◆ TASK DIRECTIONS:
Reproduce each line of the records below word for word, in the same order.
•••••
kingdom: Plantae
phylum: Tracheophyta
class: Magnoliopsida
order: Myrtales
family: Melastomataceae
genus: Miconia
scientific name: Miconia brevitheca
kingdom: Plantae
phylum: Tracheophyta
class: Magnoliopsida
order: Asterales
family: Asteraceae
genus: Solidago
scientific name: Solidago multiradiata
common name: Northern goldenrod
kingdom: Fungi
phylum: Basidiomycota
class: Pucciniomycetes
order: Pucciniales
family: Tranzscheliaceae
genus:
•••••
◆ SOLUTION TO THIS TASK:
kingdom: Plantae
phylum: Tracheophyta
class: Magnoliopsida
order: Myrtales
family: Melastomataceae
genus: Miconia
scientific name: Miconia brevitheca
kingdom: Plantae
phylum: Tracheophyta
class: Magnoliopsida
order: Asterales
family: Asteraceae
genus: Solidago
scientific name: Solidago multiradiata
common name: Northern goldenrod
kingdom: Fungi
phylum: Basidiomycota
class: Pucciniomycetes
order: Pucciniales
family: Tranzscheliaceae
genus:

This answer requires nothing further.